Otuz yılı aşkın süreden beri kültür-sanat faaliyetleri ve dil/edebiyat ağırlıklı çalışmalarıyla tanınan Kubbealtı Akademisi Kültür ve Sanat Vakfı'ndan yapılan yazılı açıklamada, Türk edebiyatının çok köklü ve muhteşem bir geçmişe sahip olduğu, bu mirasın yeni nesillere de aktarılması gerektiği vurgulandı.
Açıklamada, "3 bin yıllık Türk edebiyatını 80 yıla sığdırmak ve Cumhuriyetle başlatmak en hafif tabiriyle köksüzlüktür" denildi.
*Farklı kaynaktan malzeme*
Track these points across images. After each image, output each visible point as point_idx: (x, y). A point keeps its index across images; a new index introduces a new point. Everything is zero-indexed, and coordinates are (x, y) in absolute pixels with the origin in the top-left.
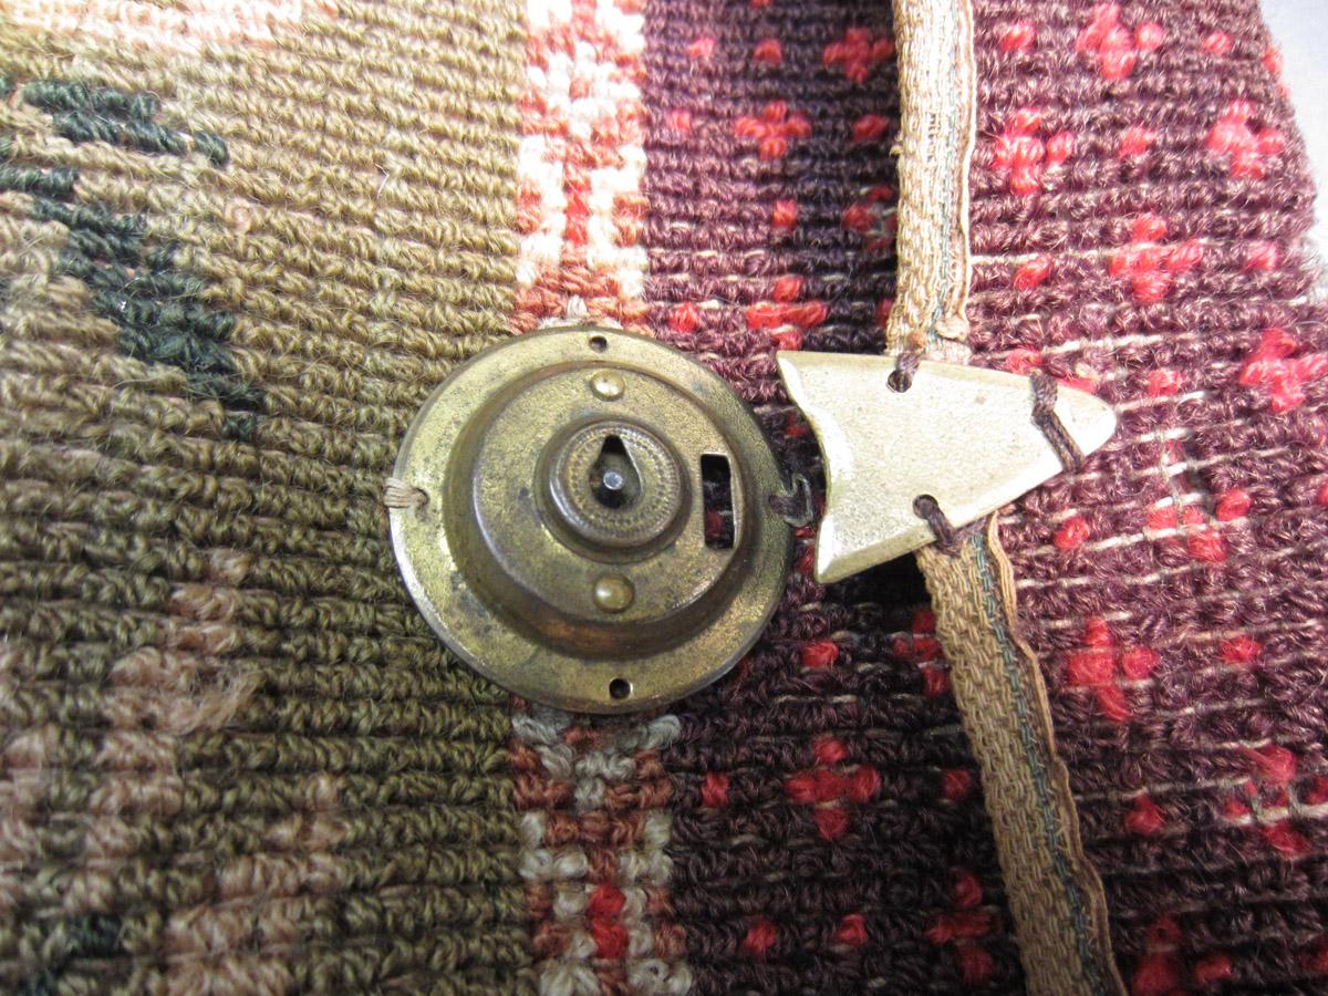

Açıklamada şu görüşlere yer verildi:
"KÜLTÜRÜMÜZDEN ADETA UTANIYORLAR"
"Her millet edebiyatıyla, tarihiyle iftihar eder. Batı'da bütün milletler çocuklarına önce klasiklerini öğretir, edebiyatlarını sevdirir. Bizde ise Milli Eğitim, neredeyse kendi edebiyatından, edebiyat tarihinden muhtemelen yarın öbür gün de tarihinden utanır hâle gelmiştir. Sayın Metin Bostancıoğlu, "Edebiyat tarihimizi Cumhuriyet'le başlatalım" diyor. Peki Cumhuriyet'in ilanından önce eserlerini vermiş olan Faruk Nafiz'i, Yahya Kemal'i, Ahmet Haşim'i, Refik Halid'i nereye koyacağız? Milli şairimiz Mehmet Akif'i unutacak mıyız? Yakup Kadri ve Halide Edib'i bir kalemde silecek miyiz? Büyük hikâyecimiz Ömer Seyfettin'i görmezlikten mi geleceğiz? Halit Ziya, Ahmet Mithat, Ahmet Rasim, Hüseyin Rahmi acaba romanlarını başka milletler için mi yazdı? Abdülhak Hâmid, Muallim Naci ve Namık Kemal şiirlerini başka ülkelerin insanları için mi kaleme aldı? Karacaoğlan, Şeyh Galip, Fuzulî, Yunus Emre ve daha binlerce şair ve yazarı Türk çocukları tanımayacak mı, okumayacak mı, öğrenemeyecek mi, sevmeyecek mi?"
DİVAN EDEBİYATI SAPTIRMASI
Açıklamanın sonunda şöyle denildi:
"Divan edebiyatı ağır, çocuklarımız önce Cumhuriyet yazarlarını tanısın, deniliyor. Bu iddia anlamsız ve kasıtlı. Çocuklarımıza İngilizce'yi, matematiği ve diğer zor dersleri de öğretmeyelim o zaman. Hatta eğitimi büsbütün kaldıralım... Bu ne biçim bir anlayıştır? Peki, eski edebiyatımız sadece Divan şiirinden mi ibarettir? Bu edebiyatın oldukça sade ve zevkli bir nesri de yok mu? Ya tasavvuf ve halk edebiyatları ne olacak? Türkçe'nin en büyük şairi Yunus Emre'nin berrak Türkçesiyle örülü şiirleri de mi ağır? Karacaoğlan, Hacı Bayram-ı Veli, Dadaloğlu, Pir Sultan Abdal, Âşık Ömer ve yüzlerce ozanımızın dili anlaşılmıyor mu?
BU VATAN SAHİPSİZ DE?İLDİR
Aslında maksat üzüm yemek değil, bağcıyı dövmektir. Bu ruhsuz düşüncenin ardında yatan tek sebeb milletimizin geçmişiyle bağlarını koparmak, çocuklarımızı sığ ve yabancı bir kültürle yetiştirmektir. Ancak bu amaca ulaşılamayacaktır. Çünkü, her şeyden önce bu vatan sahipsiz değildir. Bu topraklarda yaşayanlar, geleneklerine, mazilerine ve geçmişteki değerlerine hiçbir zaman sırt çevirmediler, çevirmezler. Dolayısıyla bu tür anlamsız çıkışlar, kuru kuruya bir gündem oluşturduktan sonra bir balon gibi sönüp gitmeye mahkûmdur."